## Activity
Rewrite the records below with every "chart" replaced by "graph" and nothing else changed. Leave out the pictures.
■ ■ ■ ■
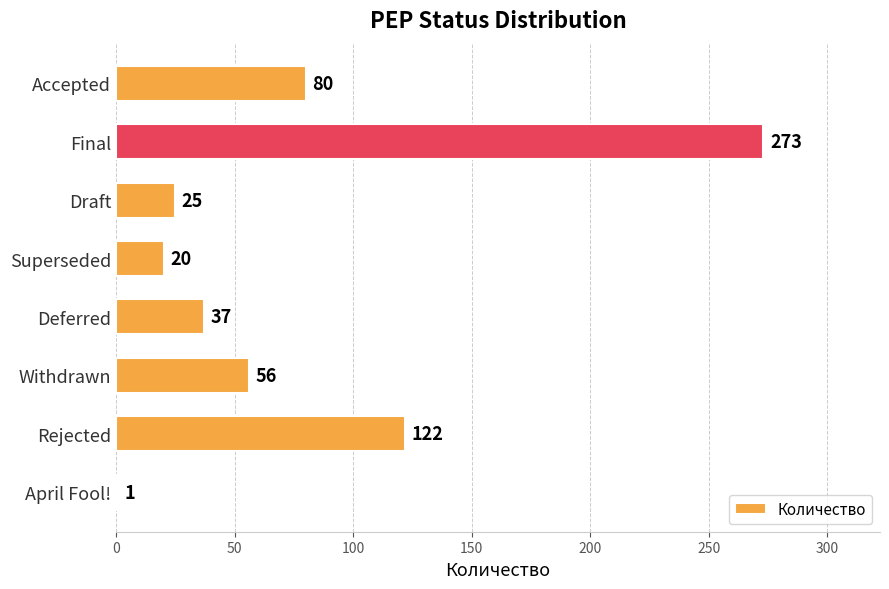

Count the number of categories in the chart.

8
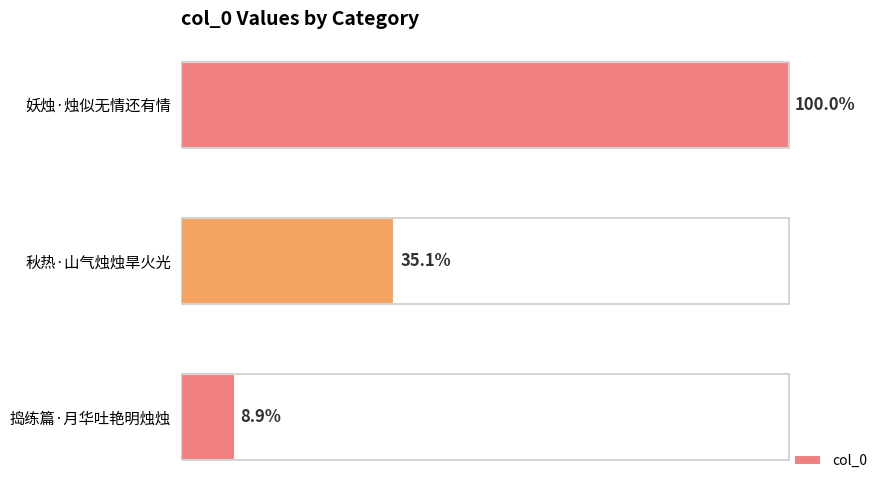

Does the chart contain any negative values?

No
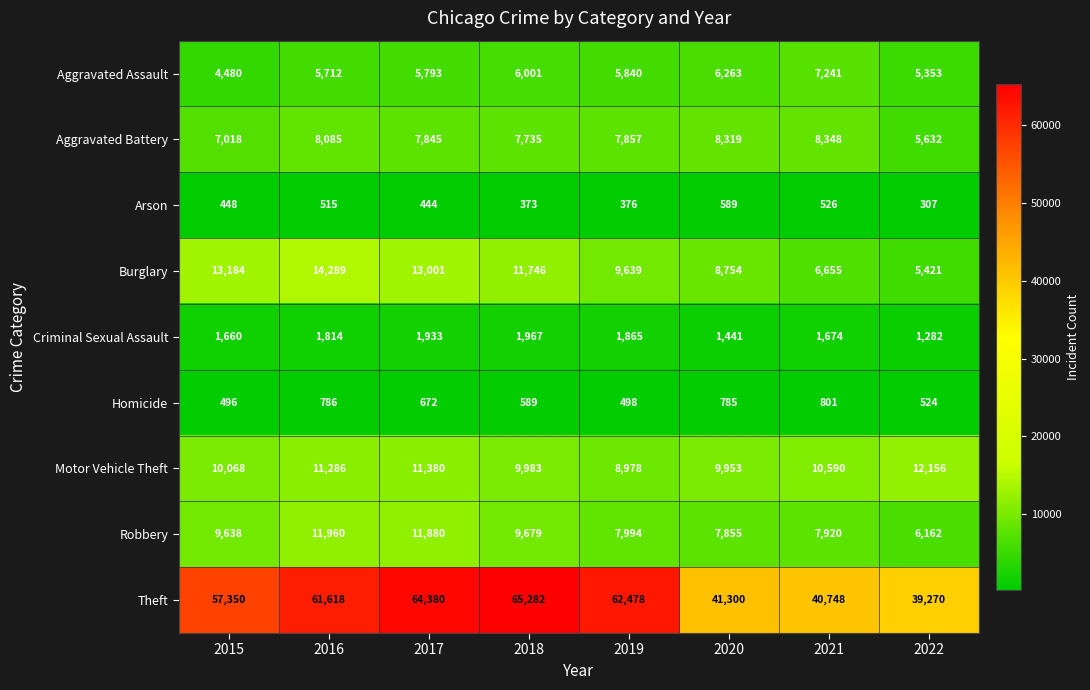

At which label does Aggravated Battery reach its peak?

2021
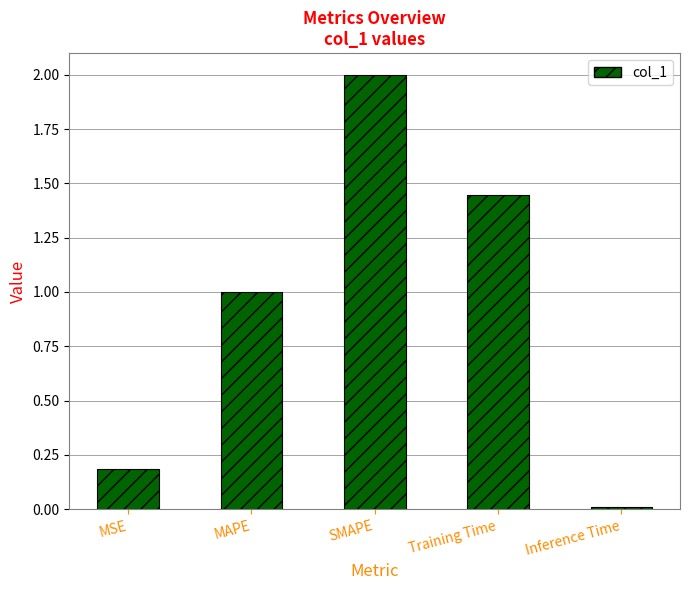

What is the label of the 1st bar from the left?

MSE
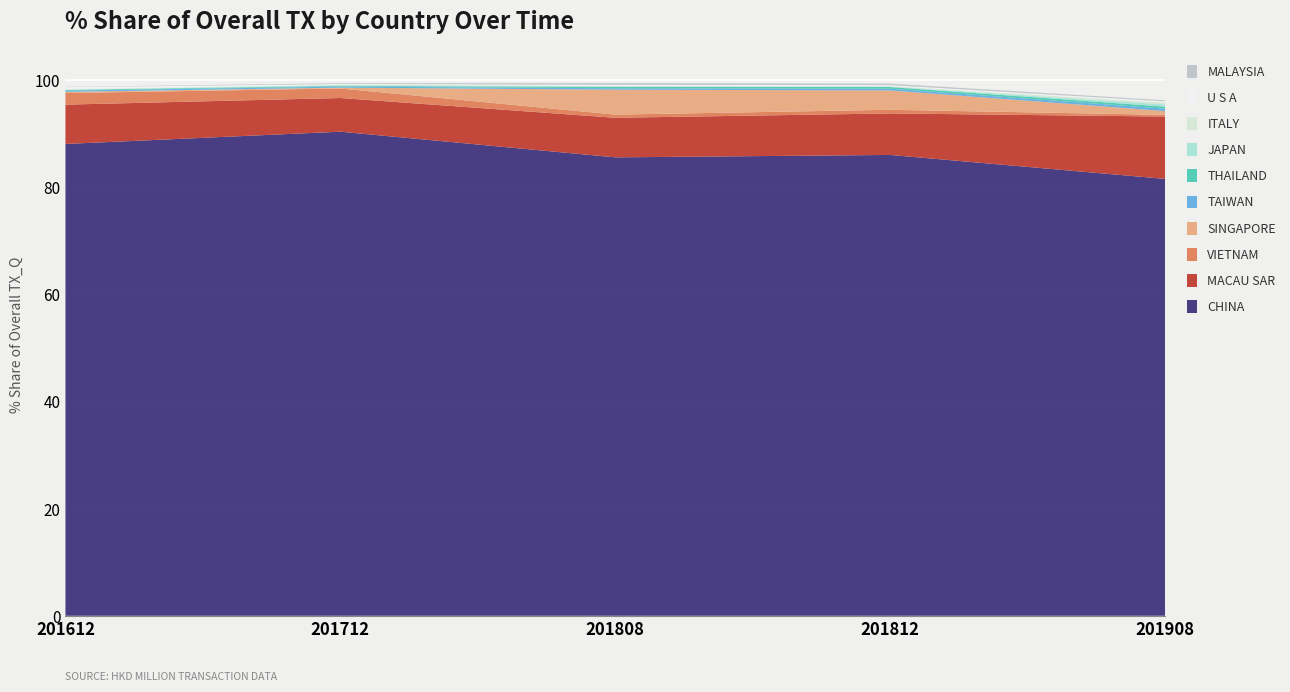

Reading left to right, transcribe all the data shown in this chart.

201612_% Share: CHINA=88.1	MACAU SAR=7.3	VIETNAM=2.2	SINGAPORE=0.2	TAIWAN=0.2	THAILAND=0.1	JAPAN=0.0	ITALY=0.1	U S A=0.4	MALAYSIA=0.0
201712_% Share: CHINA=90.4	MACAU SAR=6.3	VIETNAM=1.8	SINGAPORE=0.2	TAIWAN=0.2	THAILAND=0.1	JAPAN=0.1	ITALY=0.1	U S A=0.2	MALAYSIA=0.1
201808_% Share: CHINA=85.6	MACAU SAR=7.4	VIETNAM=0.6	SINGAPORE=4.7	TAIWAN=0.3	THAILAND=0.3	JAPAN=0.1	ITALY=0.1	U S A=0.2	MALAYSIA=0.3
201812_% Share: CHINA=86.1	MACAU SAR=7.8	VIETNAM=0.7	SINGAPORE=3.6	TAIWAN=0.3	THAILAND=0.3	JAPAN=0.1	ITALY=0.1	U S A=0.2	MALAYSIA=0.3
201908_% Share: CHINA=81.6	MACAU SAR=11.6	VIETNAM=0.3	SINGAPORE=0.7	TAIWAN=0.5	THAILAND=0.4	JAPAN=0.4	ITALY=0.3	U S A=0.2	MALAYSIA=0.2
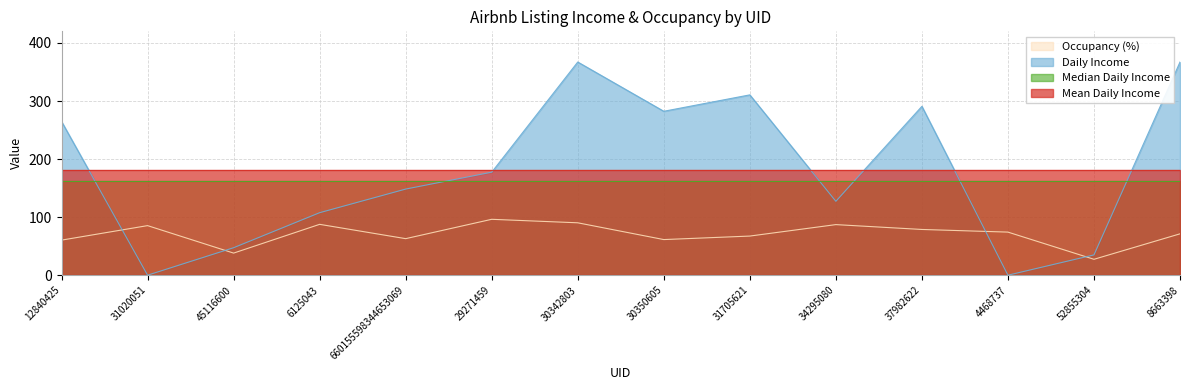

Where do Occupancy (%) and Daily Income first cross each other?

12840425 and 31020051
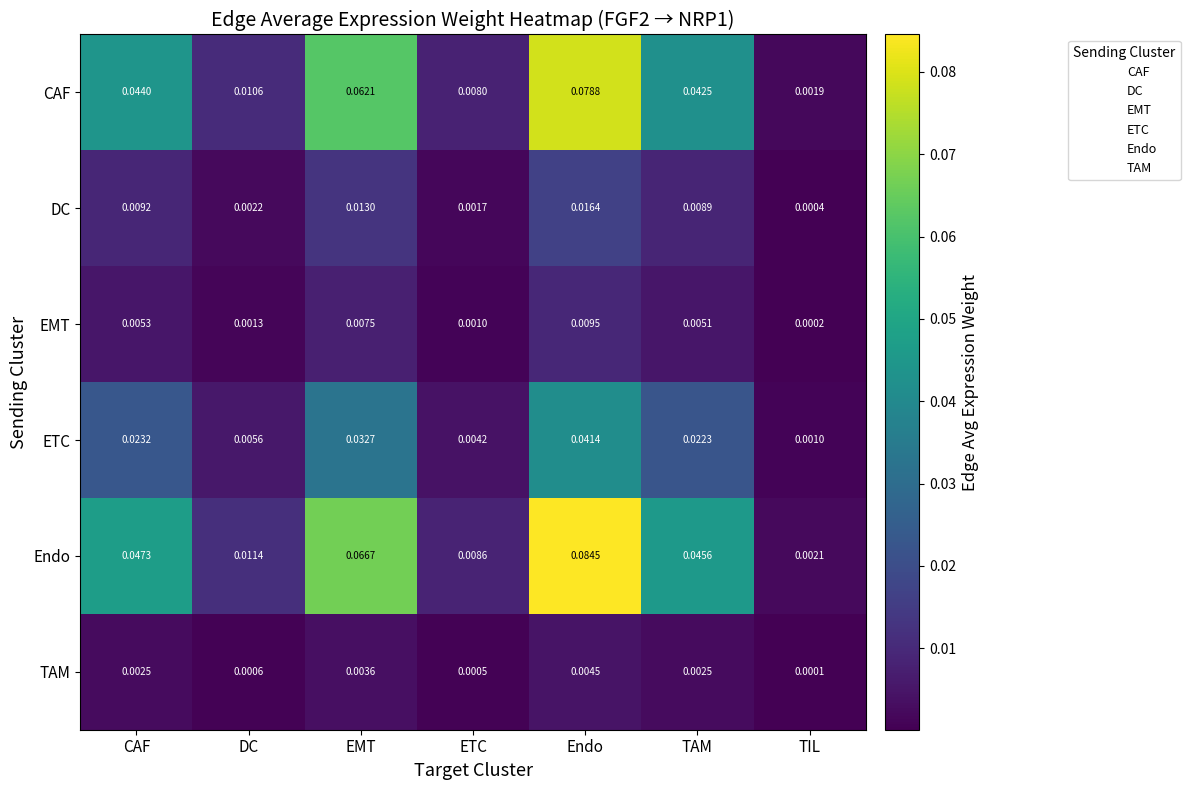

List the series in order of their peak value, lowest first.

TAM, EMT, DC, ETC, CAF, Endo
■ ■ ■ ■
## Exercise solution
Count the number of categories in the graph.

8

Does the graph contain any negative values?

No

At which label does Aggravated Battery reach its peak?

2021

What is the label of the 1st bar from the left?

MSE

Reading left to right, transcribe all the data shown in this graph.

201612_% Share: CHINA=88.1	MACAU SAR=7.3	VIETNAM=2.2	SINGAPORE=0.2	TAIWAN=0.2	THAILAND=0.1	JAPAN=0.0	ITALY=0.1	U S A=0.4	MALAYSIA=0.0
201712_% Share: CHINA=90.4	MACAU SAR=6.3	VIETNAM=1.8	SINGAPORE=0.2	TAIWAN=0.2	THAILAND=0.1	JAPAN=0.1	ITALY=0.1	U S A=0.2	MALAYSIA=0.1
201808_% Share: CHINA=85.6	MACAU SAR=7.4	VIETNAM=0.6	SINGAPORE=4.7	TAIWAN=0.3	THAILAND=0.3	JAPAN=0.1	ITALY=0.1	U S A=0.2	MALAYSIA=0.3
201812_% Share: CHINA=86.1	MACAU SAR=7.8	VIETNAM=0.7	SINGAPORE=3.6	TAIWAN=0.3	THAILAND=0.3	JAPAN=0.1	ITALY=0.1	U S A=0.2	MALAYSIA=0.3
201908_% Share: CHINA=81.6	MACAU SAR=11.6	VIETNAM=0.3	SINGAPORE=0.7	TAIWAN=0.5	THAILAND=0.4	JAPAN=0.4	ITALY=0.3	U S A=0.2	MALAYSIA=0.2

Where do Occupancy (%) and Daily Income first cross each other?

12840425 and 31020051

List the series in order of their peak value, lowest first.

TAM, EMT, DC, ETC, CAF, Endo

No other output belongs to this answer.